____ TEXT SHOWN
Although lumpia technically originates from Fujian, China, it was brought to Southeast Asia by Chinese traders as early as 7-13th century in the days of the Srivijayan Empire and later the Madjapahit Empire  in the 13-16th century, according to Chinesefoodhistory.org

Overtime with modifications it became a traditional dish within the Philippines. Now, there are several variations that can be found across the world including European lumpia, Indonesian lumpia and Vietnamese lumpia. 

Photo courtesy: shutterstock

With lumpia being such a widespread dish, there are several variations of the dish. However, there are key ingredients that unify lumpia as a commonality. Despite nationality, each lumpia consists of a flour or rice wrapper, stuffed with assorted meat and vegetables and sealed with egg wash. Commonly, the final step is to then deep fry the lumpia, however they may also be served fresh.
________
____ DATASET
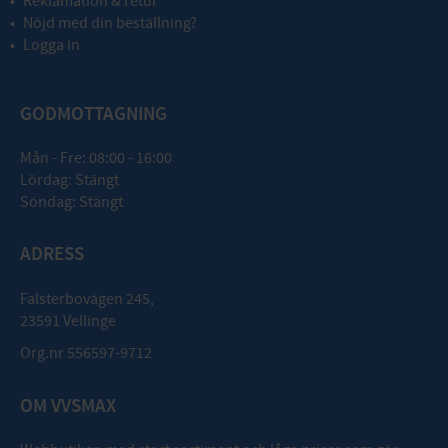
Reklamation & retur
Nöjd med din beställning?
Logga in
GODMOTTAGNING
Mån - Fre: 08:00 - 16:00
Lördag: Stängt
Söndag: Stängt
ADRESS
Falsterbovägen 245,
23591 Vellinge
Org.nr 556597-9712
OM VVSMAX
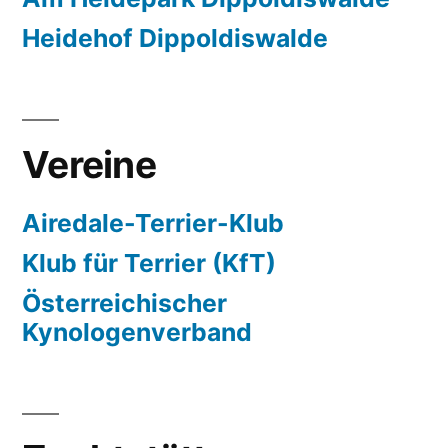
Heidehof Dippoldiswalde
Vereine
Airedale-Terrier-Klub
Klub für Terrier (KfT)
Österreichischer
Kynologenverband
________
» EXERCISE 1
Transcribe the lumpia passage between "Although lumpia technically" and "and Vietnamese lumpia.", inclusive.
» EXERCISE 2
Pick up the passage on lumpia where it stops and continue it.

» RESULT 1
Although lumpia technically originates from Fujian, China, it was brought to Southeast Asia by Chinese traders as early as 7-13th century in the days of the Srivijayan Empire and later the Madjapahit Empire  in the 13-16th century, according to Chinesefoodhistory.org

Overtime with modifications it became a traditional dish within the Philippines. Now, there are several variations that can be found across the world including European lumpia, Indonesian lumpia and Vietnamese lumpia.

» RESULT 2
Beef and pork are the traditional meats used in lumpia, but vegetarian options are also possible by omitting the meat completely. 

Lumpia is typically served by the dozen and can either be an appetizer or an entreé. Sweet and sour sauce is also the most popular choice of sauce to complement the dish. 

While the savory options are more common, there are also dessert versions of the dish. Most of the dessert options use a banana filling with different options to top the crunch outer shell. Some toppings include cinnamon sugar, chocolate drizzle caramel and even ice cream.